I watched as Jun slammed into her tendrils shoulder-first, a spray of oil accompanying the strangely quiet impact before the much louder sound of rock on metal filled the air. Jun grunted in effort as she pushed the stone one step at a time, her feet sticking to the oil instead of slipping on it.
“Help me with this.” She ground out, stepping a little to the side so I could join in on her push. I sidled in to the best of my abilities and pressed my shoulder against the mass of tendrils, feeling the spark inside the rock through them as I joined my strength with Jun’s. Oil sloshed under my feet in what should have felt like a wet, slick mess, but held my feet in place as if it was concrete. I strained and pushed against the inside of my armor for what felt like half an hour, the rock creeping along the deck at a snail’s pace, until Jun and I realized just why it didn’t feel like we were getting anywhere.
We were pushing the stone through a living puddle of oil. A puddle of oil that locked our feet in place and gave us better leverage. A puddle that was very much still on the other side of the stone, resisting us in equal measures from the rock pushing up against it.
“Well don’t we look stupid.” I laughed, walking over to the other side of the rock and leaning down to get a better look at the oil that had piled up under it. I gently swept a hand through it to get it to disperse, but it was hard as a rock. “It’s completely fucked on this side. See if you can get your hands under that side so we can flip it.”
“Will… do!” Jun said, her words accompanied by a frenzy of tendrils retracting into her armor. “Uh, now I’m out of battery. Let me recharge a little first.”
I chuckled to myself and shook my head, then stepped around the rock once more to see Jun lying flat on the ground in the middle of the oil slick. “I haven’t seen you completely out of battery since the eel almost killed both of us.”
“Ugh, don’t remind me.” She groaned, turning her head to the side and shimmying out of the oil. I knew how difficult it was to move with unpowered armor, but when I tried to extend a helping hand, Jun shook her head and brushed me off. “I need to get used to this.
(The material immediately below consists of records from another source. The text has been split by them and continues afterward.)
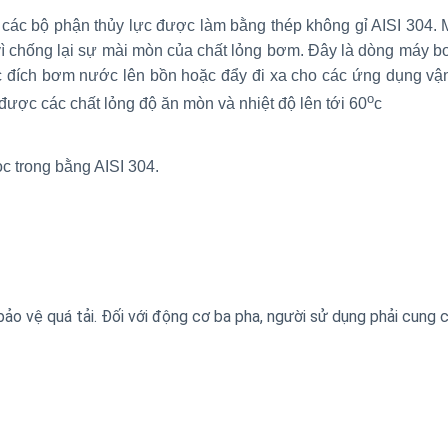
 các bộ phận thủy lực được làm bằng thép không gỉ AISI 304.
i vì chống lại sự mài mòn của chất lỏng bơm. Đây là dòng máy
 đích bơm nước lên bồn hoặc đẩy đi xa cho các ứng dụng vậ
o
 các chất lỏng độ ăn mòn và nhiệt độ lên tới 60
c
c trong bằng AISI 304.
ảo vệ quá tải. Đối với động cơ ba pha, người sử dụng phải cung 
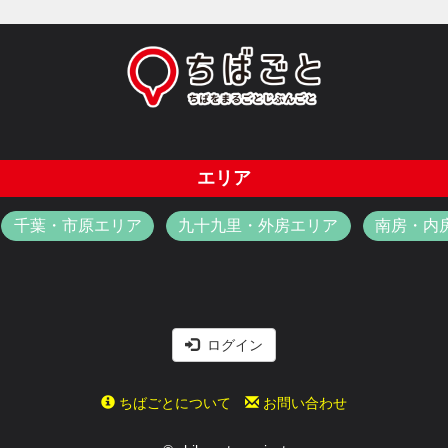
エリア
千葉・市原エリア
九十九里・外房エリア
南房・内
ログイン
ちばごとについて
お問い合わせ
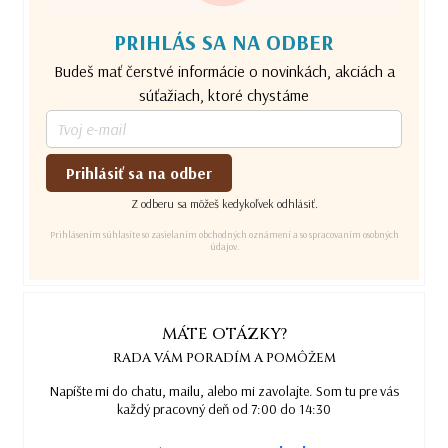
PRIHLÁS SA NA ODBER
Budeš mať čerstvé informácie o novinkách, akciách a
súťažiach, ktoré chystáme
Prihlásiť sa na odber
Z odberu sa môžeš kedykoľvek odhlásiť.
Prihlásením súhlasíte so zasielaním obchodných oznámení a so spracovaním osobných
údajov.
MÁTE OTÁZKY?
RADA VÁM PORADÍM A POMÔŽEM
Napíšte mi do chatu, mailu, alebo mi zavolajte. Som tu pre vás
každý pracovný deň od 7:00 do 14:30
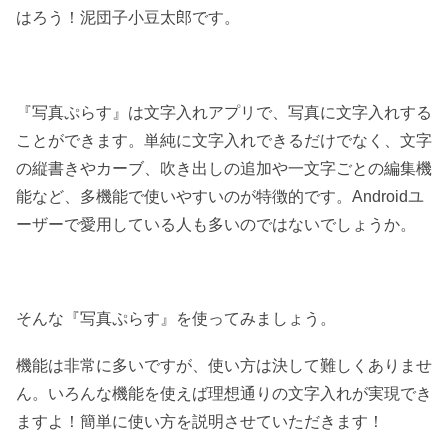
はろう！泥団子小豆太郎です。
『写真ぷらす』は文字入れアプリで、写真に文字入れする
ことができます。単純に文字入れできるだけでなく、文字
の縦書きやカーブ、吹き出しの追加や一文字ごとの編集機
能など、多機能で使いやすいのが特徴的です。Androidユ
ーザーで愛用している人も多いのではないでしょうか。
そんな『写真ぷらす』を使ってみましょう。
機能は非常に多いですが、使い方は決して難しくありませ
ん。いろんな機能を使えば理想通りの文字入れが実現でき
ますよ！簡単に使い方を説明させていただきます！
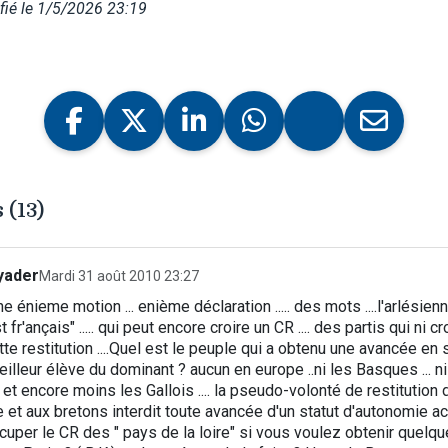
ié le 1/5/2026 23:19
(13)
yader
Mardi 31 août 2010 23:27
 une énieme motion ... enième déclaration ..... des mots ....l'arlésie
t fr'ançais" ..... qui peut encore croire un CR .... des partis qui ni c
e restitution ....Quel est le peuple qui a obtenu une avancée en
lleur élève du dominant ? aucun en europe ..ni les Basques ... ni l
 et encore moins les Gallois .... la pseudo-volonté de restitutio
e et aux bretons interdit toute avancée d'un statut d'autonomie acc
ccuper le CR des " pays de la loire" si vous voulez obtenir quelque 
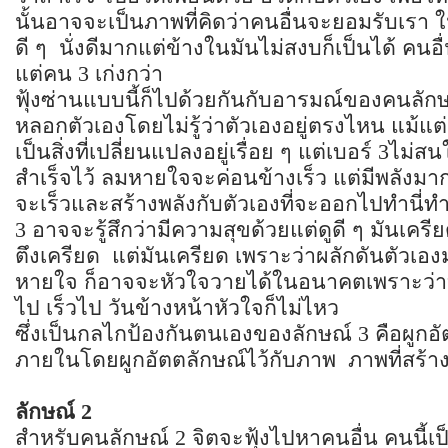
นั้นอาจจะเป็นภาพที่คิดว่าคนอื่นจะยอมรับเรา 
ดี ๆ นั่งดีมากแต่ข้างในมันไม่สงบก็เป็นได้ คนอื
แต่คน 3 เก่งกว่า
ฟุ้งซ่านแบบนี้ก็ไปด้วยกันกับอารมณ์ของคนลัก
หลอกตัวเองโดยไม่รู้ว่าตัวเองอยู่ตรงไหน แม้แ
เป็นสิ่งที่เปลี่ยนแปลงอยู่เรื่อย ๆ แต่เบอร์ 3ไ
สำเร็จไว้ ลมหายใจจะค่อนข้างเร็ว แต่มีพลังมา
จะเร็วและสร้างพลังกับตัวเองที่จะออกไปทำนี่ทำ
3 อาจจะรู้สึกว่ามีความสุขด้วยแต่ดูดี ๆ มันเครี
ตึงเครียด แต่มันเครียด เพราะว่าผลักดันตัวเอง
หายใจ ก็อาจจะหัวใจวายได้ในอนาคตเพราะว่า
ไป เร็วไป วันข้างหน้าหัวใจก็ไม่ไหว
ซึ่งเป็นกลไกป้องกันตนเองของลักษณ์ 3 คือผูกอัต
ภายในโดยผูกอัตตลักษณ์ไว้กับภาพ ภาพที่สร้างส
ลักษณ์
2
สำหรับคนลักษณ์ 2 จิตจะฟุ้งไปหาคนอื่น คนนี้เป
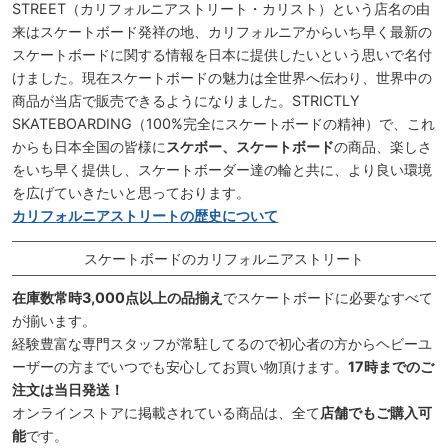
STREET（カリフォルニアストリート・カリスト）という店名の由
来はスケートボード発祥の地、カリフォルニアからいち早く最新の
スケートボードに関する情報を日本に提供したいという思いで名付
けました。現在スケートボードの魅力は全世界へ伝わり、世界中の
商品が当店で販売できるようになりました。STRICTLY
SKATEBOARDING（100%完全にスケートボードの精神）で、これ
からも日本全国の皆様に
スケボー、スケートボード
の商品、楽しさ
をいち早く提供し、スケートボーダー達の輪と共に、より良い環境
を広げていきたいと思っております。
カリフォルニアストリートの歴史について
スケートボードのカリフォルニアストリート
在庫数常時3,000点以上の品揃え
でスケートボードに必要なすべて
が揃います。
経験豊富な専門スタッフが常駐してるので初心者の方からヘビーユ
ーザーの方までいつでも安心してお買い物頂けます。
17時までのご
注文は当日発送！
オンラインストアに掲載されている商品は、全て
店舗でもご購入可
能
です。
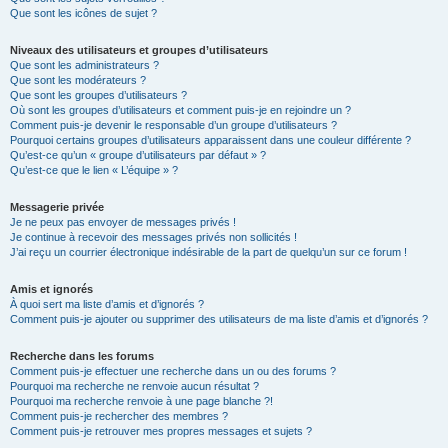
Que sont les icônes de sujet ?
Niveaux des utilisateurs et groupes d’utilisateurs
Que sont les administrateurs ?
Que sont les modérateurs ?
Que sont les groupes d’utilisateurs ?
Où sont les groupes d’utilisateurs et comment puis-je en rejoindre un ?
Comment puis-je devenir le responsable d’un groupe d’utilisateurs ?
Pourquoi certains groupes d’utilisateurs apparaissent dans une couleur différente ?
Qu’est-ce qu’un « groupe d’utilisateurs par défaut » ?
Qu’est-ce que le lien « L’équipe » ?
Messagerie privée
Je ne peux pas envoyer de messages privés !
Je continue à recevoir des messages privés non sollicités !
J’ai reçu un courrier électronique indésirable de la part de quelqu’un sur ce forum !
Amis et ignorés
À quoi sert ma liste d’amis et d’ignorés ?
Comment puis-je ajouter ou supprimer des utilisateurs de ma liste d’amis et d’ignorés ?
Recherche dans les forums
Comment puis-je effectuer une recherche dans un ou des forums ?
Pourquoi ma recherche ne renvoie aucun résultat ?
Pourquoi ma recherche renvoie à une page blanche ?!
Comment puis-je rechercher des membres ?
Comment puis-je retrouver mes propres messages et sujets ?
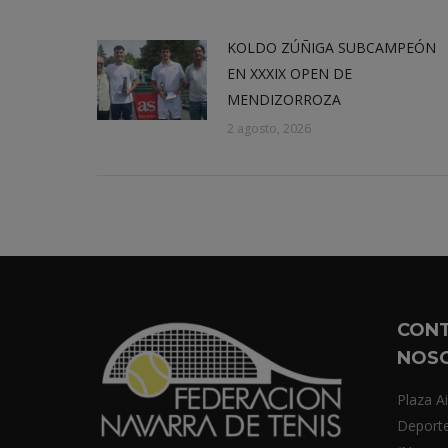
KOLDO ZÚÑIGA SUBCAMPEÓN
EN XXXIX OPEN DE
MENDIZORROZA
2 agosto, 2026
CON
NOS
Plaza Ai
Deport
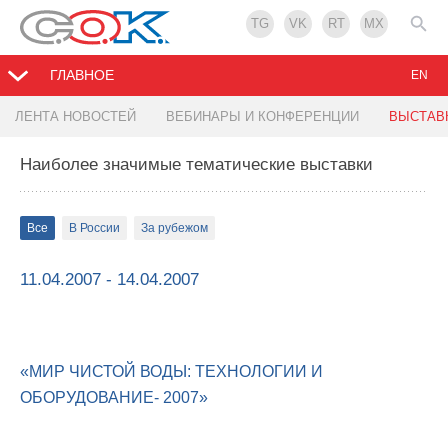
TG
VK
RT
MX
ГЛАВНОЕ
EN
ЛЕНТА НОВОСТЕЙ
ВЕБИНАРЫ И КОНФЕРЕНЦИИ
ВЫСТАВ
Наиболее значимые тематические выставки
Все
В России
За рубежом
11.04.2007 - 14.04.2007
«МИР ЧИСТОЙ ВОДЫ: ТЕХНОЛОГИИ И
ОБОРУДОВАНИЕ- 2007»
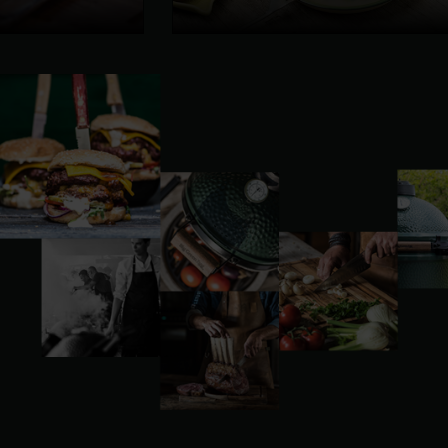
Vorherige
Folie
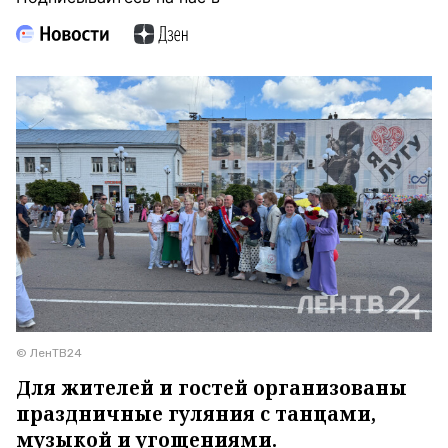
© ЛенТВ24
Для жителей и гостей организованы
праздничные гуляния с танцами,
музыкой и угощениями.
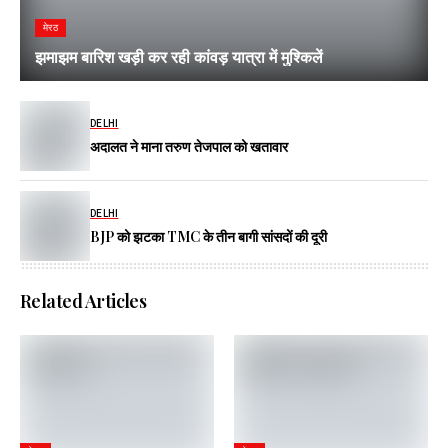
मेरठ
झमाझम बारिश खड़ी कर रही कांवड़ यात्रा में मुश्किलें
DELHI
अदालत ने माना तरुण तेजपाल को खतावार
DELHI
BJP को झटका TMC के तीन बागी सांसदों की दूरी
Related Articles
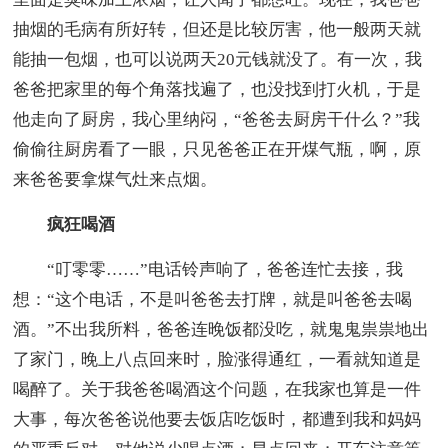
抽烟的毛病有所好转，但还是比较厉害，他一般两天就
能抽一包烟，也可以说两天20元钱就没了。有一次，我
爸爸把家里的每个角落找遍了，也没找到打火机，于是
他走向了厨房，我心里纳闷，“爸爸去厨房干什么？”我
偷偷往厨房看了一眼，只见爸爸正在开煤气瓶，啊，原
来爸爸要拿煤气灶来点烟。
疯狂喝酒
“叮零零……”电话铃声响了，爸爸连忙去接，我
想：“这个电话，不是叫爸爸去打牌，就是叫爸爸去喝
酒。”不出我所料，爸爸连晚饭都没吃，就鬼鬼祟祟地出
了家门，晚上八点回来时，脸涨得通红，一看就知道是
喝醉了。关于我爸爸喝酒这个问题，在我家也算是一件
大事，每次爸爸说他要去饭店吃饭时，都遭到我和妈妈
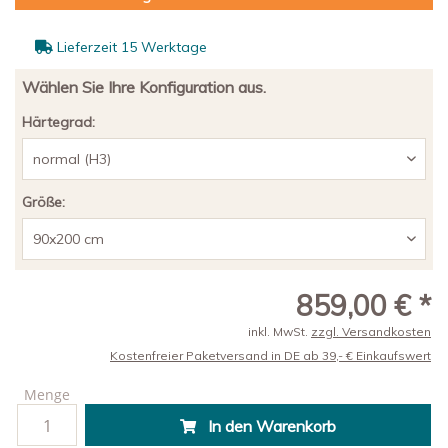
Lieferzeit 15 Werktage
Wählen Sie Ihre Konfiguration aus.
Härtegrad:
Größe:
859,00 € *
inkl. MwSt.
zzgl. Versandkosten
Kostenfreier Paketversand in DE ab 39,- € Einkaufswert
Menge
In den
Warenkorb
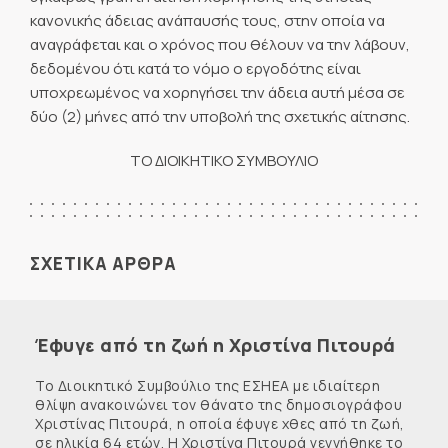
κανονικής άδειας ανάπαυσής τους, στην οποία να
αναγράφεται και ο χρόνος που θέλουν να την λάβουν,
δεδομένου ότι κατά το νόμο ο εργοδότης είναι
υποχρεωμένος να χορηγήσει την άδεια αυτή μέσα σε
δύο (2) μήνες από την υποβολή της σχετικής αίτησης.
ΤΟ ΔΙΟΙΚΗΤΙΚΟ ΣΥΜΒΟΥΛΙΟ
ΣΧΕΤΙΚΑ ΑΡΘΡΑ
Έφυγε από τη ζωή η Χριστίνα Πιτουρά
Το Διοικητικό Συμβούλιο της ΕΣΗΕΑ με ιδιαίτερη
θλίψη ανακοινώνει τον θάνατο της δημοσιογράφου
Χριστίνας Πιτουρά, η οποία έφυγε χθες από τη ζωή,
σε ηλικία 64 ετών. Η Χριστίνα Πιτουρά γεννήθηκε το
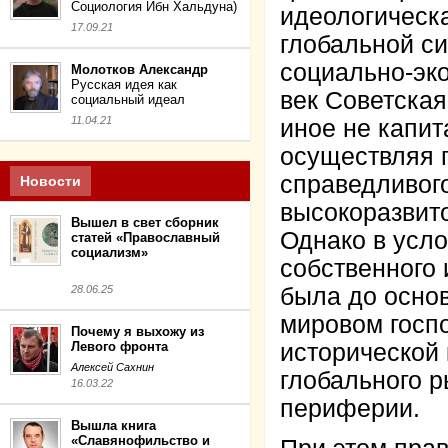
Социология Ибн Хальдуна)
идеологичес
17.09.21
глобальной с
социально-эк
Молотков Александр
Русская идея как
век Советская
социальный идеал
11.04.21
иное не капит
осуществляя 
справедливого
Новости
высокоразви
Вышел в свет сборник
Однако в усл
статей «Православный
социализм»
собственного 
28.06.25
была до осно
мировом госпо
Почему я выхожу из
Левого фронта
исторической 
Алексей Сахнин
глобального р
16.03.22
периферии.
Вышла книга
«Славянофильство и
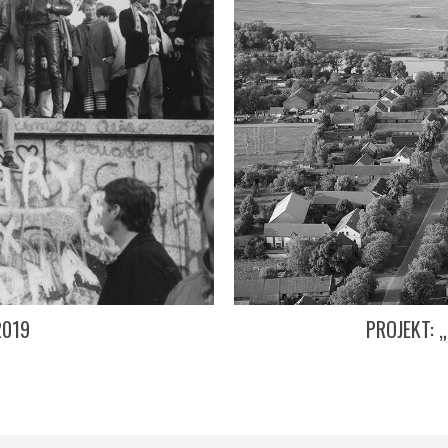
2019
PROJEKT: 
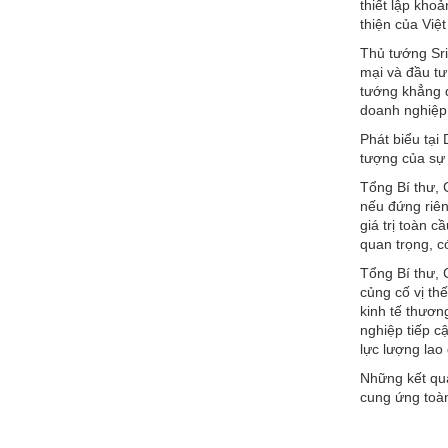
thiết lập kho
thiện của Việ
Thủ tướng Sri
mại và đầu tư
tướng khẳng đ
doanh nghiệp,
Phát biểu tại
tượng của sự 
Tổng Bí thư, 
nếu đứng riên
giá trị toàn c
quan trọng, có
Tổng Bí thư, 
củng cố vị th
kinh tế thươn
nghiệp tiếp c
lực lượng lao
Những kết quả
cung ứng toà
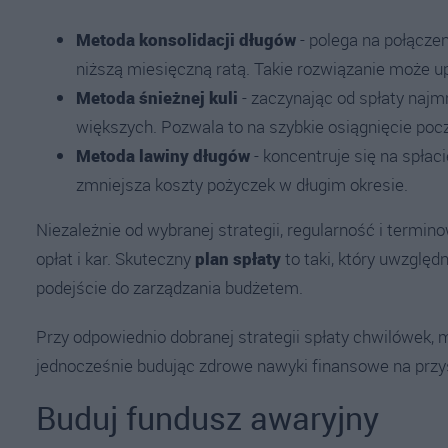
Metoda konsolidacji długów
- polega na połącze
niższą miesięczną ratą. Takie rozwiązanie może up
Metoda śnieżnej kuli
- zaczynając od spłaty naj
większych. Pozwala to na szybkie osiągnięcie pocz
Metoda lawiny długów
- koncentruje się na spła
zmniejsza koszty pożyczek w długim okresie.
Niezależnie od wybranej strategii, regularność i termi
opłat i kar. Skuteczny
plan spłaty
to taki, który uwzględ
podejście do zarządzania budżetem.
Przy odpowiednio dobranej strategii spłaty chwilówek, m
jednocześnie budując zdrowe nawyki finansowe na przy
Buduj fundusz awaryjny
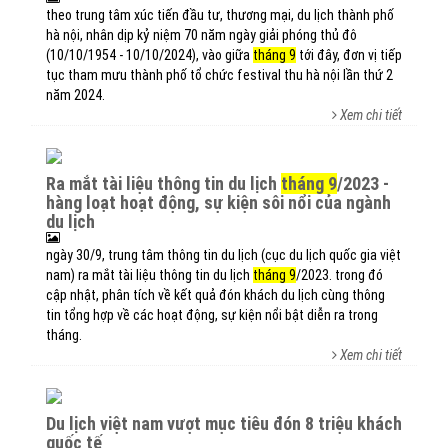
theo trung tâm xúc tiến đầu tư, thương mại, du lịch thành phố
hà nội, nhân dịp kỷ niệm 70 năm ngày giải phóng thủ đô
(10/10/1954 - 10/10/2024), vào giữa
tháng 9
tới đây, đơn vị tiếp
tục tham mưu thành phố tổ chức festival thu hà nội lần thứ 2
năm 2024.
Xem chi tiết
ra mắt tài liệu thông tin du lịch
tháng 9
/2023 -
hàng loạt hoạt động, sự kiện sôi nổi của ngành
du lịch
ngày 30/9, trung tâm thông tin du lịch (cục du lịch quốc gia việt
nam) ra mắt tài liệu thông tin du lịch
tháng 9
/2023. trong đó
cập nhật, phân tích về kết quả đón khách du lịch cùng thông
tin tổng hợp về các hoạt động, sự kiện nổi bật diễn ra trong
tháng.
Xem chi tiết
du lịch việt nam vượt mục tiêu đón 8 triệu khách
quốc tế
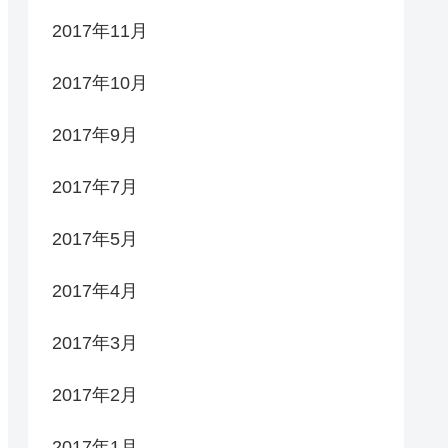
2017年11月
2017年10月
2017年9月
2017年7月
2017年5月
2017年4月
2017年3月
2017年2月
2017年1月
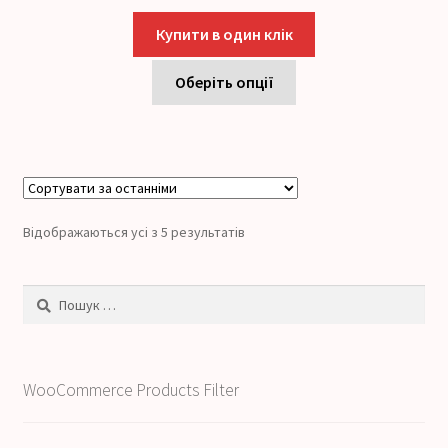
Купити в один клік
Оберіть опції
Відображаються усі з 5 результатів
Пошук:
WooCommerce Products Filter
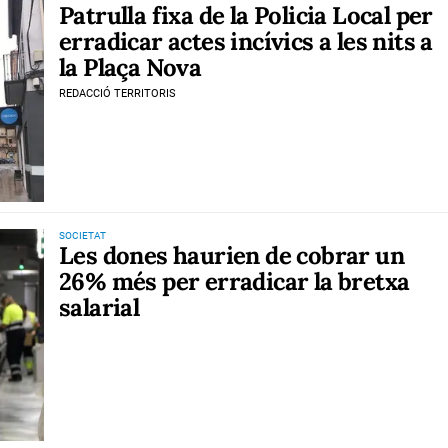
Patrulla fixa de la Policia Local per
erradicar actes incívics a les nits a
la Plaça Nova
REDACCIÓ TERRITORIS
SOCIETAT
Les dones haurien de cobrar un
26% més per erradicar la bretxa
salarial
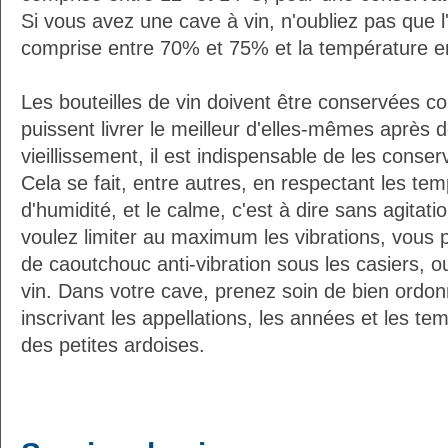
Si vous avez une cave à vin, n'oubliez pas que l'
comprise entre 70% et 75% et la température e
Les bouteilles de vin doivent être conservées c
puissent livrer le meilleur d'elles-mêmes après
vieillissement, il est indispensable de les conser
Cela se fait, entre autres, en respectant les tem
d'humidité, et le calme, c'est à dire sans agitatio
voulez limiter au maximum les vibrations, vous 
de caoutchouc anti-vibration sous les casiers, o
vin. Dans votre cave, prenez soin de bien ordon
inscrivant les appellations, les années et les t
des petites ardoises.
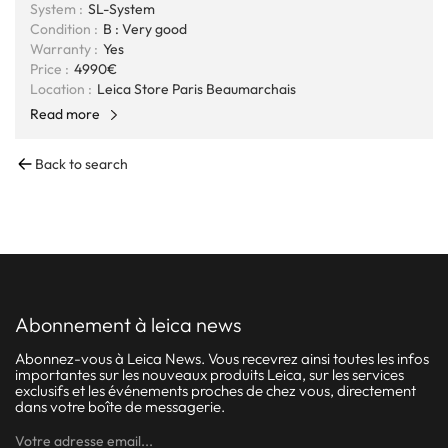
System :
SL-System
Condition :
B : Very good
Warranty :
Yes
Price :
4990€
Location :
Leica Store Paris Beaumarchais
Read more
Back to search
abonnement à leica news
Abonnez-vous à Leica News. Vous recevrez ainsi toutes les infos
importantes sur les nouveaux produits Leica, sur les services
exclusifs et les événements proches de chez vous, directement
dans votre boîte de messagerie.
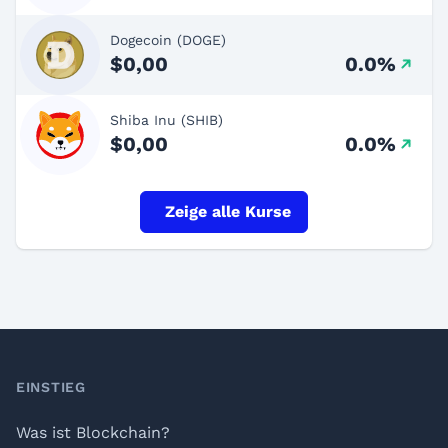
Dogecoin (DOGE)
$0,00
0.0%
Shiba Inu (SHIB)
$0,00
0.0%
Zeige alle Kurse
Footer
EINSTIEG
Was ist Blockchain?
Just in case it happens during a fight.”
“No point to that.” I said, slowly walking out of the range of the oil’s furthest reaches while Jun shimmied along. “If it happens during a fight, you’re better off completely removing it and hoping that you stay alive long enough to re-equip it. It does literally nothing for you if your battery’s empty.”
Jun sighed and sat up, dismissing the top half of her armor the moment it was out of the oil. “Speaking from experience again?” She asked and reached out a hand for me to grab.
“Yup.” I confirmed, pulling her up and out of the oil. She dismissed the lower half of her armor next, shivering as the wind blew through her strange pink-white hair. “Not a fun story to tell, and I’ve got an unfortunate amount of them. Fighting for your life tends to make you forget about the other things that could end up killing you.”
I stood there in silence next to Jun while she stared at me in what I could only assume was pity. So I cleared my throat and changed the subject. “How much longer until you have enough battery to go back to work?”
“Ten minutes.” Jun said flatly and without consulting her interface. She crossed her arms and leaned closer to me, then tilted her neck towards the far side of the boat. “Let's get as far away from Okeria as we can. We need to talk about something I just remembered.”
“Sure.” I said warily, following Jun as she made her way past the rock. She walked briskly and with purpose, as if our destination was far more important than another part of the boat’s flat top. “What did you just remember?”
She turned to look at me without stopping. And for the first time since I’d met Jun, I saw distrust in her eyes. “When you killed the eel, something talked to me through my interface.”